赵铁柱看到林野的反应,眼中闪过一丝狂喜。他以为林野被这神物吓住了,或者是被这稀有程度震慑住了。他颤抖着声音说道:“林少,这可是……这可是我从一个老古董店里偶然淘到的宝贝。我知道这东西危险,所以我才一直藏着。现在既然您开了包,看到了这东西,那就说明它认主了。这珠子,就是您的了!只要您肯放过黑蛇帮……”
“认主?”林野转过头,嘴角勾起一抹诡异的弧度,眼神中没有了之前的冷厉,取而代之的是一种令人毛骨悚然的玩味,“赵铁柱,你是不是搞错了一件事?”
“什……什么?”赵铁柱的笑容僵在脸上。
“我开你的包,不是为了拿你的东西。”林野缓缓站起身,将手提箱随意地扔回地上,发出沉闷的响声。他一步步逼近赵铁柱,每一步都带着死亡的气息,“我开你的包,是为了让你看看,里面到底藏着什么秘密,而秘密的主人,往往死得最快。”
赵铁柱还没反应过来这句话的含义,林野手中的短刃已经划出一道优美的弧线。鲜血喷涌而出,染红了地上的积水。赵铁柱捂着脖子,不可置信地看着林野,喉咙里发出“荷荷”的声音,身体缓缓瘫软在地。
林野看都没看地上的尸体一眼,重新拿起那个黑色手提箱。他并没有拿走赤炎珠,而是从口袋里掏出一个小型的密封袋,将赤炎珠小心地装了进去。
“这东西太招摇,留着也是祸害。”林野低声自语,将密封袋放入怀中,“不过,赵铁柱说得对,它确实认主了。只不过,认的不是我的主,而是这场风暴的主。”
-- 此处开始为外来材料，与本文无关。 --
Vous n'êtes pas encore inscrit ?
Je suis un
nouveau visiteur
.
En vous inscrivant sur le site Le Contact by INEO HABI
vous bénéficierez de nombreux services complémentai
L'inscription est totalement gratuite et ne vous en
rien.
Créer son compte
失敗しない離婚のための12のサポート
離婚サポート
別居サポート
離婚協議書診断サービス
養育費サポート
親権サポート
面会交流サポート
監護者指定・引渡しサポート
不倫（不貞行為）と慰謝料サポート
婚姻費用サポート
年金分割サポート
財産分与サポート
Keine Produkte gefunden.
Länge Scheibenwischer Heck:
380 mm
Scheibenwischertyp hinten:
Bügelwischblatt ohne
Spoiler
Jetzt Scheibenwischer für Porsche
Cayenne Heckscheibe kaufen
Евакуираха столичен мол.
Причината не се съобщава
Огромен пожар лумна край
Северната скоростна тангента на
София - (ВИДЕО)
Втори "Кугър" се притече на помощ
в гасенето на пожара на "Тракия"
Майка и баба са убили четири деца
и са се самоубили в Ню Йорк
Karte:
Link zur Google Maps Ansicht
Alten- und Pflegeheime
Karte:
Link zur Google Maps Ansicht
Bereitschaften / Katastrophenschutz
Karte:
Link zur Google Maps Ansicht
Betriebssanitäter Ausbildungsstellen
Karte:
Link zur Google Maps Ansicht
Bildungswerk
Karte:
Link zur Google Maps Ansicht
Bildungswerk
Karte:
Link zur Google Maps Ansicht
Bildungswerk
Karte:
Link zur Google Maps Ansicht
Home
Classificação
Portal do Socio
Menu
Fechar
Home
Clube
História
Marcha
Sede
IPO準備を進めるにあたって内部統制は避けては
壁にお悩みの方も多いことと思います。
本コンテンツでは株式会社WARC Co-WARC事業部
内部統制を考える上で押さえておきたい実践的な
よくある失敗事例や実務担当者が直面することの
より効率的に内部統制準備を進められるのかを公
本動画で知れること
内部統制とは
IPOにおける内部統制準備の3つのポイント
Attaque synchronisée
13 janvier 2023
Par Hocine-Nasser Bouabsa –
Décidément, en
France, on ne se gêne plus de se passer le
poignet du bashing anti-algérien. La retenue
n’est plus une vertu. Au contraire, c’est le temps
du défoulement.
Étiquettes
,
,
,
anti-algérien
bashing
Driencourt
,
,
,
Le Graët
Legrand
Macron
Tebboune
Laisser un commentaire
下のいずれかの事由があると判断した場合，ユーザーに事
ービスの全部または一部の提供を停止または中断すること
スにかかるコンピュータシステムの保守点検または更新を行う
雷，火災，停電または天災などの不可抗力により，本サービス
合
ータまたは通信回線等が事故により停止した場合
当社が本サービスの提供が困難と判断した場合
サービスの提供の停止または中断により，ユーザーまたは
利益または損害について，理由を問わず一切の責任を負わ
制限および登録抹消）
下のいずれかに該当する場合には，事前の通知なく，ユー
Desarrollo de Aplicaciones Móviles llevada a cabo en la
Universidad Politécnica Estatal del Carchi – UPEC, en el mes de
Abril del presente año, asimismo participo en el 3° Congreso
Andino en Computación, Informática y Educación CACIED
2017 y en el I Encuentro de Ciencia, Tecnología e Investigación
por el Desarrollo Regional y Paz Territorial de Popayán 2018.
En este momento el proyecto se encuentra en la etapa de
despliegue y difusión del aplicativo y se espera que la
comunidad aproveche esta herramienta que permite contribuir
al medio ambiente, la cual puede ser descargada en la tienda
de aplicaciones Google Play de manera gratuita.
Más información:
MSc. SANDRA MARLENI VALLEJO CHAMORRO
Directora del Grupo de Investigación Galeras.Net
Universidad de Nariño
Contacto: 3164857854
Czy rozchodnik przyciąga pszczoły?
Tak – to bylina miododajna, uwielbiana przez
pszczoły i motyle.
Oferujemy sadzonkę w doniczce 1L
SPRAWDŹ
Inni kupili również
雨越下越大,冲刷着码头上的血迹,仿佛一切从未发生过。林野转身走进雨幕中,背影孤独而决绝。他知道,从打开那个包的那一刻起,他平静的生活彻底结束了。赤炎珠的存在,就像是一颗投入平静湖面的石子,激起的涟漪将会席卷整个都市的暗面。
而他,林野,注定要在这场风暴中心,杀出一条血路。
远处,警笛声隐隐传来,但林野的脚步没有丝毫停顿。他点燃了一支烟,深吸一口,辛辣的烟草味在胸腔中蔓延,让他混沌的大脑稍微清醒了一些。
“开包了吗?”他对着虚空轻声问道,仿佛在问刚才的赵铁柱,又仿佛是在问自己,“嗯,开了。接下来,该轮到别人来开我的包了。”
他掐灭烟头,身影彻底消失在浓重的夜色之中,只留下那个被遗弃的黑色手提箱,静静地躺在雨水中,仿佛在等待着下一个主人的到来。而这场关于欲望、权力与生存的博弈,才刚刚拉开序幕。